Walker isn’t sure how much anybody can prepare for something like the coronavirus.
“I mean, you can not go out of your house and you can use hand sanitizer and you can wear a mask, and how do you know if UPS delivers something and there it is, you know?” she said.
Ramona Mitchell of Azalea said she and her husband Randy Mitchell have been very cautious about viruses since 2018, when he had bypass surgery. Since the news started coming out about the coronavirus, they’ve been washing their hands a lot more, she said.
They’re retired, live in a small community and stay home most of the time, so it’s not too hard for them to practice the kind of social distancing public health officials are recommending.
Ramona Mitchell worked as a supervisor at the Seven Feathers Casino Resort for more than 20 years. She said in the wintertime she always used to get sick with the flu because there’s just so many people coming in and out all the time. Recently she hasn’t visited there at all.
“That’s way too many people,” she said.
Abby Broughton of Roseburg said he’s not really been affected by the coronavirus outbreak, but he thinks the government is doing what it can to combat the spread.

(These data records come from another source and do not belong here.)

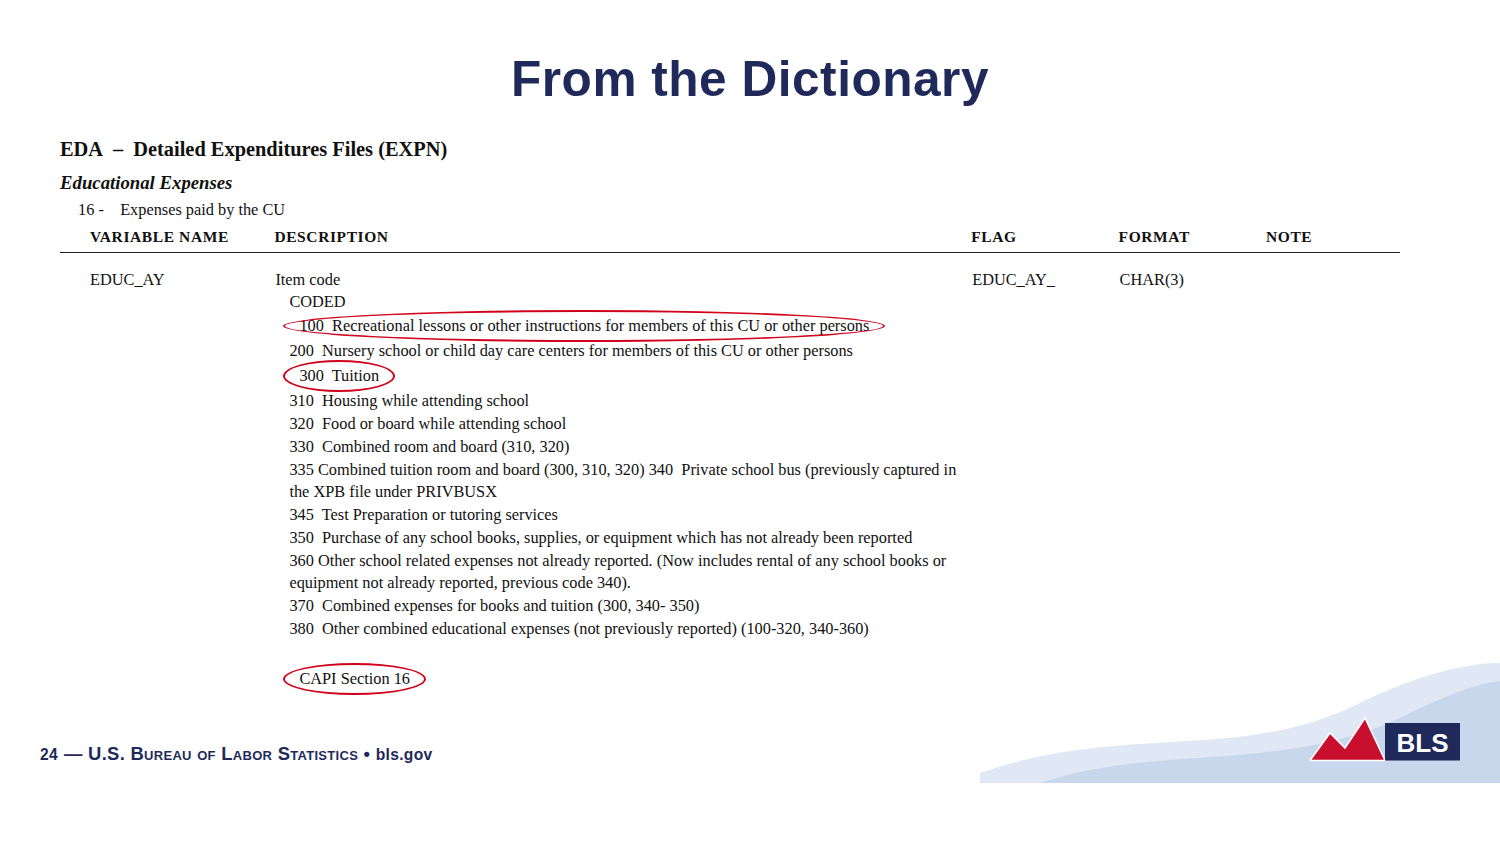From the Dictionary
EDA–Detailed Expenditures Files (EXPN)
Educational Expenses
16 - Expenses paid by the CU
| VARIABLE NAME | DESCRIPTION | FLAG | FORMAT | NOTE |
| --- | --- | --- | --- | --- |
| EDUC_AY | Item code CODED 100 Recreational lessons or other instructions for members of this CU or other persons 200 Nursery school or child day care centers for members of this CU or other persons 300 Tuition 310 Housing while attending school 320 Food or board while attending school 330 Combined room and board (310, 320) 335 Combined tuition room and board (300, 310, 320) 340 Private school bus (previously captured in the XPB file under PRIVBUSX 345 Test Preparation or tutoring services 350 Purchase of any school books, supplies, or equipment which has not already been reported 360 Other school related expenses not already reported. (Now includes rental of any school books or equipment not already reported, previous code 340). 370 Combined expenses for books and tuition (300, 340- 350) 380 Other combined educational expenses (not previously reported) (100-320, 340-360) CAPI Section 16 | EDUC_AY_ | CHAR(3) | |
24— U.S. Bureau of Labor Statistics • bls.gov
BLS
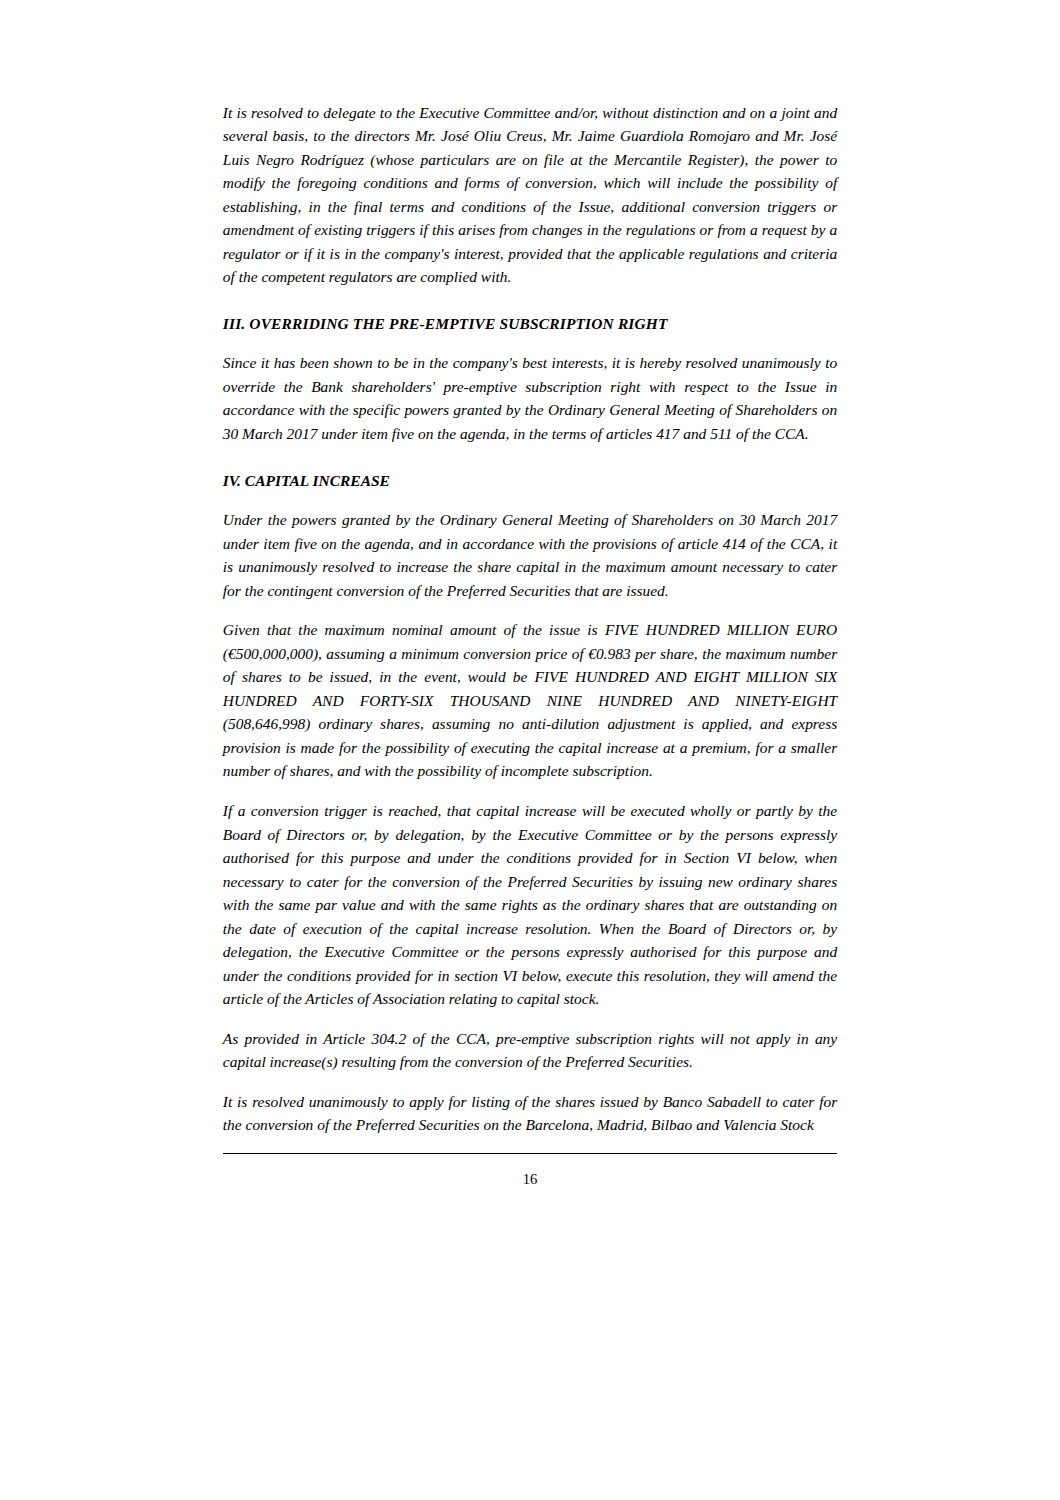It is resolved to delegate to the Executive Committee and/or, without distinction and on a joint and several basis, to the directors Mr. José Oliu Creus, Mr. Jaime Guardiola Romojaro and Mr. José Luis Negro Rodríguez (whose particulars are on file at the Mercantile Register), the power to modify the foregoing conditions and forms of conversion, which will include the possibility of establishing, in the final terms and conditions of the Issue, additional conversion triggers or amendment of existing triggers if this arises from changes in the regulations or from a request by a regulator or if it is in the company's interest, provided that the applicable regulations and criteria of the competent regulators are complied with.
III. OVERRIDING THE PRE-EMPTIVE SUBSCRIPTION RIGHT
Since it has been shown to be in the company's best interests, it is hereby resolved unanimously to override the Bank shareholders' pre-emptive subscription right with respect to the Issue in accordance with the specific powers granted by the Ordinary General Meeting of Shareholders on 30 March 2017 under item five on the agenda, in the terms of articles 417 and 511 of the CCA.
IV. CAPITAL INCREASE
Under the powers granted by the Ordinary General Meeting of Shareholders on 30 March 2017 under item five on the agenda, and in accordance with the provisions of article 414 of the CCA, it is unanimously resolved to increase the share capital in the maximum amount necessary to cater for the contingent conversion of the Preferred Securities that are issued.
Given that the maximum nominal amount of the issue is FIVE HUNDRED MILLION EURO (€500,000,000), assuming a minimum conversion price of €0.983 per share, the maximum number of shares to be issued, in the event, would be FIVE HUNDRED AND EIGHT MILLION SIX HUNDRED AND FORTY-SIX THOUSAND NINE HUNDRED AND NINETY-EIGHT (508,646,998) ordinary shares, assuming no anti-dilution adjustment is applied, and express provision is made for the possibility of executing the capital increase at a premium, for a smaller number of shares, and with the possibility of incomplete subscription.
If a conversion trigger is reached, that capital increase will be executed wholly or partly by the Board of Directors or, by delegation, by the Executive Committee or by the persons expressly authorised for this purpose and under the conditions provided for in Section VI below, when necessary to cater for the conversion of the Preferred Securities by issuing new ordinary shares with the same par value and with the same rights as the ordinary shares that are outstanding on the date of execution of the capital increase resolution. When the Board of Directors or, by delegation, the Executive Committee or the persons expressly authorised for this purpose and under the conditions provided for in section VI below, execute this resolution, they will amend the article of the Articles of Association relating to capital stock.
As provided in Article 304.2 of the CCA, pre-emptive subscription rights will not apply in any capital increase(s) resulting from the conversion of the Preferred Securities.
It is resolved unanimously to apply for listing of the shares issued by Banco Sabadell to cater for the conversion of the Preferred Securities on the Barcelona, Madrid, Bilbao and Valencia Stock
16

“Seems to me like we’ve got a virus-like we’ve had in the past and we’ve had so much news coverage on it, they kinda got everybody worried about it,” Broughton said. “And rightfully so, nobody wants to die of a virus. I think they’re doing all they can with what’s going on at this point.”
Back at the Saturday farmer’s market, Steven Checkman paid for his purchases at the Norm Lehne Farms and prepared to leave.
Checkman said he did not fear the coronavirus outbreak.
“I don’t go about my life living in fear from the beginning,” Checkman said.
As long as it is safe, Pastoria said the goal is to keep the farmer’s open. Next Saturday, market organizers are considering going back outside to get open-air and shoppers can either walk through, go to a drive up or order online.
“Come back Saturday,” Kroeker and Lehne told customers.